━━ Source data
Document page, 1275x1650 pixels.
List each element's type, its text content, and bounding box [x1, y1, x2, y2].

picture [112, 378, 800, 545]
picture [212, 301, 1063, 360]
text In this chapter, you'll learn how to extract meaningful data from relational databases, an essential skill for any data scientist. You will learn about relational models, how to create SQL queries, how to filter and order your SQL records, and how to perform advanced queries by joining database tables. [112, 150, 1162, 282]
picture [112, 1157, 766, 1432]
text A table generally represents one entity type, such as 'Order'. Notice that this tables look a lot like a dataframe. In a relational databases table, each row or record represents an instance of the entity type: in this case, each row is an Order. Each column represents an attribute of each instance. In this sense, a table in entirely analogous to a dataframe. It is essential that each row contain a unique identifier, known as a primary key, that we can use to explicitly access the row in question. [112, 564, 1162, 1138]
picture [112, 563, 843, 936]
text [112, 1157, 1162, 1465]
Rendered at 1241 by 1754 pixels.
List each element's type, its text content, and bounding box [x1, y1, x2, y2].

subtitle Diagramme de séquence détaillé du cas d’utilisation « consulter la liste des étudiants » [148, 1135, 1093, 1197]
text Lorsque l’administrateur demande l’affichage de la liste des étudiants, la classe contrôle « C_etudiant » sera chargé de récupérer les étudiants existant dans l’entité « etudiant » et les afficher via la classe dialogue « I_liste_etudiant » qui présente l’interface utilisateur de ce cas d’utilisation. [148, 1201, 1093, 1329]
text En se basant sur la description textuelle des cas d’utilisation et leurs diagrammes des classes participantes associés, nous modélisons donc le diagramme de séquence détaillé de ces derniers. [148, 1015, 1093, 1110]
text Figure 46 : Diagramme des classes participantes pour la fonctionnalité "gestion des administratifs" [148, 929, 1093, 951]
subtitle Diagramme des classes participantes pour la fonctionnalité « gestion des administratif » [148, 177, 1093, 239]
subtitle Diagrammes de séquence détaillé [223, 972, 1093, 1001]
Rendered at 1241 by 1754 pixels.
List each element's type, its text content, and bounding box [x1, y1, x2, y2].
━━━━
▶ Problem statement: Reply with an exact transcription of the material above.

▶ Output for this task:
Document page, 1275x1650 pixels.
List each element's type, its text content, and bounding box [x1, y1, x2, y2].

picture [112, 378, 800, 545]
picture [212, 301, 1063, 360]
text In this chapter, you'll learn how to extract meaningful data from relational databases, an essential skill for any data scientist. You will learn about relational models, how to create SQL queries, how to filter and order your SQL records, and how to perform advanced queries by joining database tables. [112, 150, 1162, 282]
picture [112, 1157, 766, 1432]
text A table generally represents one entity type, such as 'Order'. Notice that this tables look a lot like a dataframe. In a relational databases table, each row or record represents an instance of the entity type: in this case, each row is an Order. Each column represents an attribute of each instance. In this sense, a table in entirely analogous to a dataframe. It is essential that each row contain a unique identifier, known as a primary key, that we can use to explicitly access the row in question. [112, 564, 1162, 1138]
picture [112, 563, 843, 936]
text [112, 1157, 1162, 1465]
Rendered at 1241 by 1754 pixels.
List each element's type, its text content, and bounding box [x1, y1, x2, y2].

subtitle Diagramme de séquence détaillé du cas d’utilisation « consulter la liste des étudiants » [148, 1135, 1093, 1197]
text Lorsque l’administrateur demande l’affichage de la liste des étudiants, la classe contrôle « C_etudiant » sera chargé de récupérer les étudiants existant dans l’entité « etudiant » et les afficher via la classe dialogue « I_liste_etudiant » qui présente l’interface utilisateur de ce cas d’utilisation. [148, 1201, 1093, 1329]
text En se basant sur la description textuelle des cas d’utilisation et leurs diagrammes des classes participantes associés, nous modélisons donc le diagramme de séquence détaillé de ces derniers. [148, 1015, 1093, 1110]
text Figure 46 : Diagramme des classes participantes pour la fonctionnalité "gestion des administratifs" [148, 929, 1093, 951]
subtitle Diagramme des classes participantes pour la fonctionnalité « gestion des administratif » [148, 177, 1093, 239]
subtitle Diagrammes de séquence détaillé [223, 972, 1093, 1001]
Rendered at 1241 by 1754 pixels.
List each element's type, its text content, and bounding box [x1, y1, x2, y2].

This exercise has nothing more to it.